Elmer: "Typhoons, hurricanes, earthquakes....SMOOOOOGGGGGGGG!!!!!"

  • "The Ducktators" has to be the best anti-Nazi propaganda cartoon rom Warner Bros..
  • Sylvester gets a Crowning Moment in the Chuck Jones cartoon Scaredy Cat. Porky Pig and his pet Sylvester find themselves in a haunted house, where the mice terrorize Sylvester by throwing knives, bowling balls and other weapons at him and Porky. Porky, of course, is oblivious to the threat, until, fed up with Sylvester's seeming cowardice, heads into the kitchen to confront the source of Sylvester's fears. The mice end up leading him to the executioner's block, and Porky, tied up under a mass of ropes, can only hold a sign saying, "You were right, Sylvester." Sylvester runs to the hills, only to be confronted by his conscience(a pale blue Sylvester standing next to a reader-board). His conscience points out that Porky raised him from a kitten, and then shows a comparative size chart of Sylvester and a mouse, and finally produces a sign reading, "Now get in there and fight! Fight! FIGHT!!!". This starts Sylvester getting riled up, to the point where he runs up to a tree, rips off a limb with his bare hands and brandishes it like a club--before discarding the limb and uprooting the whole tree and charging back to the haunted house to kick mouse butt!

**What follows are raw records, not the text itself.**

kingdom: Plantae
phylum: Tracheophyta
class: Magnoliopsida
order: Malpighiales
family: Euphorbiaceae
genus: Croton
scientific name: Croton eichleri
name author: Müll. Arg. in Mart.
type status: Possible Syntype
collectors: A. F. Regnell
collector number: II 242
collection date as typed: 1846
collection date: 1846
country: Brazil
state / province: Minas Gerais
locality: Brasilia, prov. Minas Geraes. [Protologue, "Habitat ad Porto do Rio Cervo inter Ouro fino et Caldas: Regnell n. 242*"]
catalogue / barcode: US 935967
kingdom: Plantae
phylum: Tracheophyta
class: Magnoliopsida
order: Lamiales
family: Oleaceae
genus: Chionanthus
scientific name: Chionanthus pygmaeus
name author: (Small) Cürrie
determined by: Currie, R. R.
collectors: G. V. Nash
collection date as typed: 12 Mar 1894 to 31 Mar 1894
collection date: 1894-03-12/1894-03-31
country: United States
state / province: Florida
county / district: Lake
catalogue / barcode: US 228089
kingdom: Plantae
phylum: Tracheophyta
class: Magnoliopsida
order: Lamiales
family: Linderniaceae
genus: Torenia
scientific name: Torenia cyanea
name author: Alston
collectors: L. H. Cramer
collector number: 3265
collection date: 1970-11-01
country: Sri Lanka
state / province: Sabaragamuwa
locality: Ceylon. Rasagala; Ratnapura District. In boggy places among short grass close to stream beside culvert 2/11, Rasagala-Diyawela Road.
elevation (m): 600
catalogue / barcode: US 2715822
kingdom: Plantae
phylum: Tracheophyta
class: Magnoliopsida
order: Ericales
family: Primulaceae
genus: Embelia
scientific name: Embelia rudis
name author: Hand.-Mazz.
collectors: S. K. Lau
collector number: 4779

  • A small one from the special Bug's and Daffy's Carnival of the Animals: while playing separate pianos, Bugs and Daffy alternately recite lines of the poem that accompanies the section. They begin to lean progressively further back against each other, until they can't possibly be able to touch the keyboards, but the piano music inexplicably continues. Pan out to reveal that they're now playing with their feet. While looking absolutely chill about it.
  • At the ending to "Chow Hound", the dog who has been abusing a poor cat brings him to his many owners in exchange for several big cash rewards which he blows on meat...and winds up at the hospital for eating too much. The cat then returns with his similarly abused mouse friend, and this time, he didn't forget the gravy (the very reason for the dog's abuse of him).
  • "Scrap Happy Daffy" AMERICANS DON'T GIVE UP
    • The ending of "Daffy the Commando", where Daffy actually knocks Adolf Hitler in the head with a large mallet.